As for the other stars, if you're a Jet Li fan, then this is certainly not the best display of his abilities, but it is cool to see him in a supporting role where, no longer having to carry the dramatic burden with his limited acting range, he is in his most no-nonsense, surgically lethal form. Jason Statham, the young buck of the crew, as the only Expendable under 40, is meanwhile as abrasive as ever while speaking, but Stallone has a good handle on the Englishman's performance style, building the character around that in-your-face attitude. As the team's knife fighter, Statham is the most spectacular killer of them all. And while I'm sure nobody is going to the theater for role-players Terry Crews and Randy Couture, they too get their action moments.
But the whole point of this movie is to show these guys operating together, not separately, and the final act is where The Expendables really lives up to its promise, piling on more action and action stars than the screen seems able to contain. There is an instantly classic shot of these icons all charging out together, guns blazing, but my favorite scene had to be Jet Li and Jason Statham double-teaming an enemy lieutenant. In the past, pitting a foe against a single John Rambo or John Matrix was already a bloodbath, but here the guy doesn't even have time to feel the first fist against his face before he's spun into a kick from the other side.
In one key departure from the 80s and 90s, Stallone, now mindful of his age, or at least his mortality, tries to get across that the Expendables are human, that the odds are against them, that they only succeed because they work together. Schwarzenegger's character in The Expendables turns down the mission because he says only an idiot would take it on, even though it is basically identical to the scenario that he yawned his way through in Commando.
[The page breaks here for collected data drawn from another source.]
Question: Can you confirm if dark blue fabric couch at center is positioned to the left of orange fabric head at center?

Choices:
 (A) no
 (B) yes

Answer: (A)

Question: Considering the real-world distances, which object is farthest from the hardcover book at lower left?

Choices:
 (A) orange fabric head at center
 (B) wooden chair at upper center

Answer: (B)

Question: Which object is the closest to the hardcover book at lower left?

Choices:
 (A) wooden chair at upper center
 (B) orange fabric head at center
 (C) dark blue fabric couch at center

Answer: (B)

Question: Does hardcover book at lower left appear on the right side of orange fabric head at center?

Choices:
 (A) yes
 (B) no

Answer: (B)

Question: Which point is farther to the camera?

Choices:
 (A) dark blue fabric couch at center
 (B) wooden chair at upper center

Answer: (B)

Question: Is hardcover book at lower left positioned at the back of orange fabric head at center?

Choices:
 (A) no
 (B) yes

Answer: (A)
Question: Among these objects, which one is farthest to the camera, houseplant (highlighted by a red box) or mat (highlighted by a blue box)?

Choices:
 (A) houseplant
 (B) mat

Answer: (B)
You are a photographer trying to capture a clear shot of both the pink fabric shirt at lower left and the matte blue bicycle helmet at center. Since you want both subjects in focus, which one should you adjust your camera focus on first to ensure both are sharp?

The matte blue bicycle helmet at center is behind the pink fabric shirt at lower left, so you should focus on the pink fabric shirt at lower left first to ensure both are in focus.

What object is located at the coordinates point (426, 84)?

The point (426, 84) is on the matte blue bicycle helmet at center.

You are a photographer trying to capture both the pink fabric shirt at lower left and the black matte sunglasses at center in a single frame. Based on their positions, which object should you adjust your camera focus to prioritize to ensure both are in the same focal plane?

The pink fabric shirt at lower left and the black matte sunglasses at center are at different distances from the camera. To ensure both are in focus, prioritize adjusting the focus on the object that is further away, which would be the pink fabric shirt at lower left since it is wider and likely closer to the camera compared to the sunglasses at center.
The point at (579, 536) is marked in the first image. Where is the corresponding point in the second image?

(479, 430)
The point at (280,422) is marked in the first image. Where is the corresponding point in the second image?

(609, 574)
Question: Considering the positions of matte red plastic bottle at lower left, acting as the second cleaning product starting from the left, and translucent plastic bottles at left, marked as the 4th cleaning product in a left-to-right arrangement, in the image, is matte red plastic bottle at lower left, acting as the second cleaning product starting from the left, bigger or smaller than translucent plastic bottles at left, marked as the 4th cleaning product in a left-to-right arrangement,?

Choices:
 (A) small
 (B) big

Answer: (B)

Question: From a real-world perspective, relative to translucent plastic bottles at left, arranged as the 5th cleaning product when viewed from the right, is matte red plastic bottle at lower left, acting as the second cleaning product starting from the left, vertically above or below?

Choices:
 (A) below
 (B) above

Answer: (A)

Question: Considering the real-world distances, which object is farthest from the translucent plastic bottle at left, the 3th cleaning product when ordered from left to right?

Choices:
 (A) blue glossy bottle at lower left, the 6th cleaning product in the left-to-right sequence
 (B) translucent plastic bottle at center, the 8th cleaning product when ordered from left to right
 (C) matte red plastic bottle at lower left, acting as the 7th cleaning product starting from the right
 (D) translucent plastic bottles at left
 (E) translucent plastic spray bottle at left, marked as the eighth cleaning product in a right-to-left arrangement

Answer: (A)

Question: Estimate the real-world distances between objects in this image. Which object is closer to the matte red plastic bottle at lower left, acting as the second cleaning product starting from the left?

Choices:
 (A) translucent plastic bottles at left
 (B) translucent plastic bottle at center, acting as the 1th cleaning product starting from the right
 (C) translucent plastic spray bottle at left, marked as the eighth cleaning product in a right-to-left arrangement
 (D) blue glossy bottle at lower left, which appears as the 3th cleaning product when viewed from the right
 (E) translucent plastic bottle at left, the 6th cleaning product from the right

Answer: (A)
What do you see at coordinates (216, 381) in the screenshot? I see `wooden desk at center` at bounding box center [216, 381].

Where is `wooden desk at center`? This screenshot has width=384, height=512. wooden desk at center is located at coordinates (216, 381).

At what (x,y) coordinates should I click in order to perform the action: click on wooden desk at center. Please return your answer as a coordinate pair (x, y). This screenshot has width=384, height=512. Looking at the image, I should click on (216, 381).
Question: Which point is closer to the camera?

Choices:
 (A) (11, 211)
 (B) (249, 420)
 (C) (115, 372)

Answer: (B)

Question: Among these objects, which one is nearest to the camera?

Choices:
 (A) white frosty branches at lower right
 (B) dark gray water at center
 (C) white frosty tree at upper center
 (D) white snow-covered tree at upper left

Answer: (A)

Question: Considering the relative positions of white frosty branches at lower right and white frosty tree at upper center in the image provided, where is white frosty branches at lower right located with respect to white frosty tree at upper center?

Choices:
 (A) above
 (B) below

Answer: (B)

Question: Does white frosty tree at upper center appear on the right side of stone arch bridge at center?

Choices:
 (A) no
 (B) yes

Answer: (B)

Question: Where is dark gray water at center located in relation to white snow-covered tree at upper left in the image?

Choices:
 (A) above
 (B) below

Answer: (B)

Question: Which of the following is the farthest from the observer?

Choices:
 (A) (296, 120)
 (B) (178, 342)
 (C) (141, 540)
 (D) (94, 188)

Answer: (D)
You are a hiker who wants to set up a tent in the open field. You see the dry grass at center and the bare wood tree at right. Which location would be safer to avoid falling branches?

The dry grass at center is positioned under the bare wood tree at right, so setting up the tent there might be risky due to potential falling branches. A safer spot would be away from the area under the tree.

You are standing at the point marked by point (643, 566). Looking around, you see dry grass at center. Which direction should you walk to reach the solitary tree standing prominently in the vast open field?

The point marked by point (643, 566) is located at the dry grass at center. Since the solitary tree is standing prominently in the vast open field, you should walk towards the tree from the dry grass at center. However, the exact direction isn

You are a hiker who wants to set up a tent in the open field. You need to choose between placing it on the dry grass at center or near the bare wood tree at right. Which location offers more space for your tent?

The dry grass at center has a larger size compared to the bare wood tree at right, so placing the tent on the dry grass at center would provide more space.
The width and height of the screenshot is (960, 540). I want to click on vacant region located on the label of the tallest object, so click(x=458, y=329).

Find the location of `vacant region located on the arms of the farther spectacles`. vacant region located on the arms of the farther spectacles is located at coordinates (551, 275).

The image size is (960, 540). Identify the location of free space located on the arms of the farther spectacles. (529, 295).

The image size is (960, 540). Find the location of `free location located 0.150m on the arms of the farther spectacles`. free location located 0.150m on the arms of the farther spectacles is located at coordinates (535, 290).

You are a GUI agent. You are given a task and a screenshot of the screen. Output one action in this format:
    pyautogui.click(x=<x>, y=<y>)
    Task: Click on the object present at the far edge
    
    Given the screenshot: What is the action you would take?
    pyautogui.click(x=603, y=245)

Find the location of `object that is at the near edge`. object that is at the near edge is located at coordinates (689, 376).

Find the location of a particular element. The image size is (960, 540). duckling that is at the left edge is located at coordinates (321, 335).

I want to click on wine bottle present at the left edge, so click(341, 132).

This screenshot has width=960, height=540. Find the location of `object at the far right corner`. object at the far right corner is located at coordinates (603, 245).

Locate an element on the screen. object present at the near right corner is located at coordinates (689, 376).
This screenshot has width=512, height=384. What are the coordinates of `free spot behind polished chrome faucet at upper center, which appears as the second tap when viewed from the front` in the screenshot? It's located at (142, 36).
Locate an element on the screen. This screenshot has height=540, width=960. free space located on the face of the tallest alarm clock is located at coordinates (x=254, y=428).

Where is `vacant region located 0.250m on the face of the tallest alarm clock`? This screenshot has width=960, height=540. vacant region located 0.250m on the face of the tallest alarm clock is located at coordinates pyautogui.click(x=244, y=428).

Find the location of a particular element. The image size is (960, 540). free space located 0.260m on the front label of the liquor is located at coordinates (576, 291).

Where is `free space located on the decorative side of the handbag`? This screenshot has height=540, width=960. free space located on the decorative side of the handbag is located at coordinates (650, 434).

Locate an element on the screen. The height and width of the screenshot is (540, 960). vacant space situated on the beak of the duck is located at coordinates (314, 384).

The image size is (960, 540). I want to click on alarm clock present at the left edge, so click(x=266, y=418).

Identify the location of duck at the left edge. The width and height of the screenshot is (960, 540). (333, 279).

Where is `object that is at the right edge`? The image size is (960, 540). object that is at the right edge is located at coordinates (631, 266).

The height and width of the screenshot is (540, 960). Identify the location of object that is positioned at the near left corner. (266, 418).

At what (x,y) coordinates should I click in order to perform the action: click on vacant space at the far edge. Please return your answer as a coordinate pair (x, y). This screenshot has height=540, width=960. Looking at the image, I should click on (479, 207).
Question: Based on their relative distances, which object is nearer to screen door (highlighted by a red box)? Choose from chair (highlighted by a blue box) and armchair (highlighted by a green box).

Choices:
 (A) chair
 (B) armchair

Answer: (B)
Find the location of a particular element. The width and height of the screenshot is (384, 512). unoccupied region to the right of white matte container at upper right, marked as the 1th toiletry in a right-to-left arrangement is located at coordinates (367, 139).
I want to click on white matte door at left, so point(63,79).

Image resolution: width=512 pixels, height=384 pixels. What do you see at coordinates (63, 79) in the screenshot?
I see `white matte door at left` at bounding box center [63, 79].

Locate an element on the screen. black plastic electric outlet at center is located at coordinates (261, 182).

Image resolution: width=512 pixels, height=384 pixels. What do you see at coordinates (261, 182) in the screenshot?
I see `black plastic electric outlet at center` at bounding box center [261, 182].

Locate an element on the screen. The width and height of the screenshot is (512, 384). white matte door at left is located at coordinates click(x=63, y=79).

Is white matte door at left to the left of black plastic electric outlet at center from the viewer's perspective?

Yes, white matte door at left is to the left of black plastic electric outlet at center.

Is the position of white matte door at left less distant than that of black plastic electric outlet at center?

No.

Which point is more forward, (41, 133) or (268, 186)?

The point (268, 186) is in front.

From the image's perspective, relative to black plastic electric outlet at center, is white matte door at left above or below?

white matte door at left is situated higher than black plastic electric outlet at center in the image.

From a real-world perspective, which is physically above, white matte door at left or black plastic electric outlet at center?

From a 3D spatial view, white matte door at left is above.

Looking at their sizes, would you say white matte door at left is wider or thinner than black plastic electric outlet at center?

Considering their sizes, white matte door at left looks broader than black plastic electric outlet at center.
There's no yawning from the Expendables, who would all clearly rather be enjoying their money. These guys are ruthlessly efficient once the fighting begins, but they do not revel in their own destructiveness with gratuitous one-liners, and in the hairier moments, there is actually a tension that was never present in the likes of Commando or Rambo III.
The most disappointing thing about The Expendables is, of course, that we still don't get to see Schwarzenegger in action alongside Stallone. That remains the dream. Lately, Stallone has been waffling over whether The Expendables will be his last acting role, but hopefully he can make this happen in a sequel. For that, I'll also want Van Damme, Steven Seagal, Wesley Snipes, maybe even Hulk Hogan in there, and then we'll really have the ultimate action movie. In the meantime, I'll next be looking forward to Seagal's return in Machete.